Size really does matter, according to Mr Justice Holgate
A High Court judge has fired off a warning to lawyers that unreasonably large trial bundles will not be tolerated after being handed 2,000 pages of “largely irrelevant material”.
Ruling in a recent judicial review application, Mr Justice Holgate took the opportunity to gently remind litigators that the court, under its wide case management powers, is fully prepared to make costs orders against a party for burdensome bundles — even if it wins.
Continuing, Holgate, sitting in the Planning Court, a specialist court within the Queen’s Bench Division, said judges “may consider refusing to accept excessively long skeletons or bundles or skeletons without proper cross-referencing.”
Holgate’s mini-rant is contained in the case of Network Rail Infrastructure Ltd, R v The Secretary of State for the Environment, Food and Rural Affairs.
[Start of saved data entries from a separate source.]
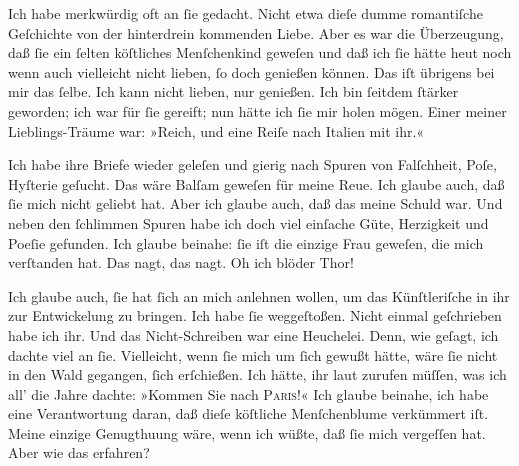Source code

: \pstart
           Ich habe merkwürdig oft an ſie gedacht. Nicht etwa dieſe dumme romantiſche Geſchichte
               von der hinterdrein kommenden Liebe. Aber  es war
               die Überzeugung, daß ſie ein
               ſelten köſtliches Menſchenkind geweſen {\pb}und daß ich ſie hätte
                  heut noch wenn auch vielleicht nicht lieben, ſo
               doch genießen können. Das iſt übrigens bei mir das ſelbe. Ich kann nicht lieben, nur
               genießen. Ich bin ſeitdem ſtärker geworden; ich war für ſie gereift; nun hätte ich
               ſie mir holen mögen. Einer meiner Lieblings-Träume war: »Reich, und eine Reiſe nach
                  Italien mit ihr.«\pend
           
\pstart
           Ich habe ihre Briefe wieder geleſen und gierig nach Spuren von Falſchheit, Poſe,
               Hyſterie geſucht. Das wäre Balſam geweſen für meine Reue. Ich glaube auch, daß ſie
               mich nicht geliebt hat. Aber ich glaube auch, daß das meine Schuld war. Und neben den
                  {\pb}ſchlimmen Spuren habe ich doch viel einſache
               Güte, Herzigkeit und Poeſie gefunden. Ich glaube beinahe: ſie iſt die einzige Frau
               geweſen, die mich \strikeout{\textcolor{gray}{ver}} verſtanden hat. Das nagt, das nagt. Oh ich blöder Thor!\pend
           
\pstart
           Ich glaube auch, ſie hat ſich an mich anlehnen wollen, um das Künſtleriſche in ihr
               zur Entwickelung zu bringen. Ich habe ſie weggeſtoßen. Nicht einmal geſchrieben habe
               ich ihr. Und das Nicht-Schreiben war eine Heuchelei. Denn, wie geſagt, ich dachte
               viel an ſie. Vielleicht, wenn ſie mich um ſich gewußt hätte, wäre ſie nicht in den
               Wald {\pb}gegangen, ſich erſchießen. Ich hätte, ihr laut
               zurufen müſſen, was ich all’ die Jahre dachte: »Kommen Sie nach \textsc{Paris}!« Ich glaube beinahe, ich habe eine Verantwortung daran, daß dieſe köſtliche
                  Menſchenblume verkümmert
               iſt. Meine einzige Genugthuung wäre, wenn ich wüßte, daß ſie mich vergeſſen hat. Aber
               wie das erfahren?\pend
The claimant, represented by national outfit Bond Dickinson, successfully challenged a decision by a government inspector to approve a housing development in Cumbria.
However, despite the claimant succeeding, Holgate was quick to criticise their excessively long bundle. He said:
I regret the need to have to make some observations on the inappropriate manner in which the claim was put before the court… This claim was accompanied by six volumes comprising over 2,000 pages of largely irrelevant material.
It would appear the skeleton argument wasn’t up to his exacting standards either. Describing it as “long, diffuse and often confused”, he suggested it offered “little help to the court”.
Holgate — who was appointed to the High Court in 2014 — suggested that a more modest core bundle of up to about 250 pages is generally sufficient, particularly in judicial review applications relating to planning matters.
However, sometimes it’s the judges themselves who are guilty of overdoing it.
Earlier this year Legal Cheek reported that an Australian judge had been criticised after he spent 17 hours reading aloud his own 138-page judgment. Incredibly, his ruling — which saw a man awarded almost AUS$340,000 (£200,000) when he was thrown from a horse — was later overturned.